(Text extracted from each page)

:::

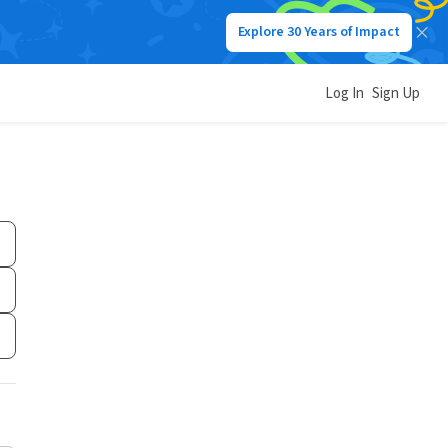
Explore 30 Years of Impact
Log In
Sign Up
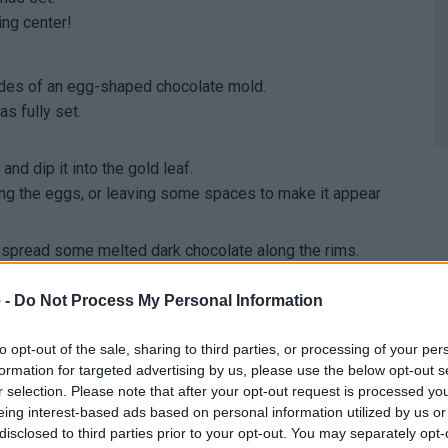
ing center!
ides of an egg-shaped chocolate mold.
as fully set.
nd dip it into the gold leaf.
ing the eggs, or leaving some spaces to make it appear
hen spread some melted dark chocolate along the rims.
 the eggs to the freezer until the chocolate has set.
 gold!
 -
Do Not Process My Personal Information
to opt-out of the sale, sharing to third parties, or processing of your per
ides of an egg-shaped chocolate mold.
formation for targeted advertising by us, please use the below opt-out s
as fully set.
r selection. Please note that after your opt-out request is processed y
eing interest-based ads based on personal information utilized by us or
disclosed to third parties prior to your opt-out. You may separately opt-
colate on top.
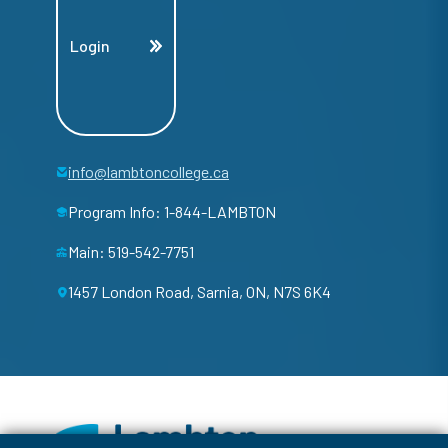
Login
info@lambtoncollege.ca
Program Info: 1-844-LAMBTON
Main: 519-542-7751
1457 London Road, Sarnia, ON, N7S 6K4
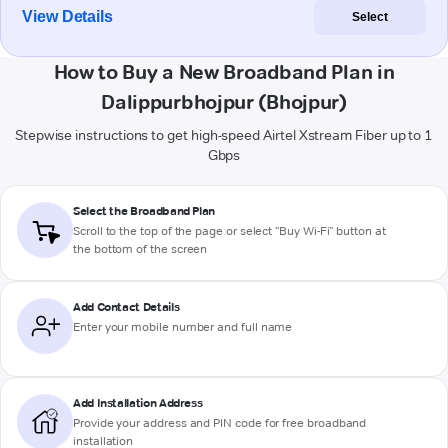
View Details
Select
How to Buy a New Broadband Plan in
Dalippurbhojpur (Bhojpur)
Stepwise instructions to get high-speed Airtel Xstream Fiber up to 1
Gbps
Select the Broadband Plan
Scroll to the top of the page or select "Buy Wi-Fi" button at
the bottom of the screen
Add Contact Details
Enter your mobile number and full name
Add Installation Address
Provide your address and PIN code for free broadband
installation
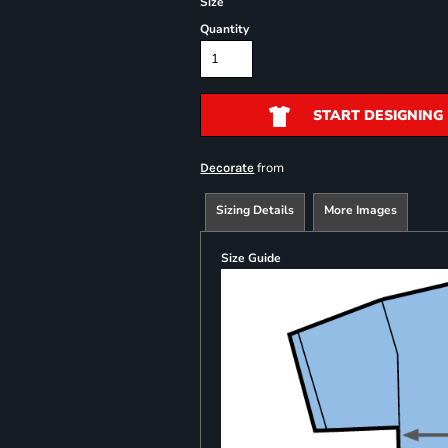
Size
Quantity
START DESIGNING
from
Decorate
Sizing Details
More Images
Size Guide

:::

• [WHAT IS REQUIRED] Copy out, word for word, the text read from all five items above, without the pictures.

• [ANSWER TO THE PROBLEM]
Explore 30 Years of Impact
Log In
Sign Up
ing center!
ides of an egg-shaped chocolate mold.
as fully set.
nd dip it into the gold leaf.
ing the eggs, or leaving some spaces to make it appear
hen spread some melted dark chocolate along the rims.
 the eggs to the freezer until the chocolate has set.
 gold!
 -
Do Not Process My Personal Information
to opt-out of the sale, sharing to third parties, or processing of your per
ides of an egg-shaped chocolate mold.
formation for targeted advertising by us, please use the below opt-out s
as fully set.
r selection. Please note that after your opt-out request is processed y
eing interest-based ads based on personal information utilized by us or
disclosed to third parties prior to your opt-out. You may separately opt-
colate on top.
Login
info@lambtoncollege.ca
Program Info: 1-844-LAMBTON
Main: 519-542-7751
1457 London Road, Sarnia, ON, N7S 6K4
View Details
Select
How to Buy a New Broadband Plan in
Dalippurbhojpur (Bhojpur)
Stepwise instructions to get high-speed Airtel Xstream Fiber up to 1
Gbps
Select the Broadband Plan
Scroll to the top of the page or select "Buy Wi-Fi" button at
the bottom of the screen
Add Contact Details
Enter your mobile number and full name
Add Installation Address
Provide your address and PIN code for free broadband
installation
Size
Quantity
START DESIGNING
from
Decorate
Sizing Details
More Images
Size Guide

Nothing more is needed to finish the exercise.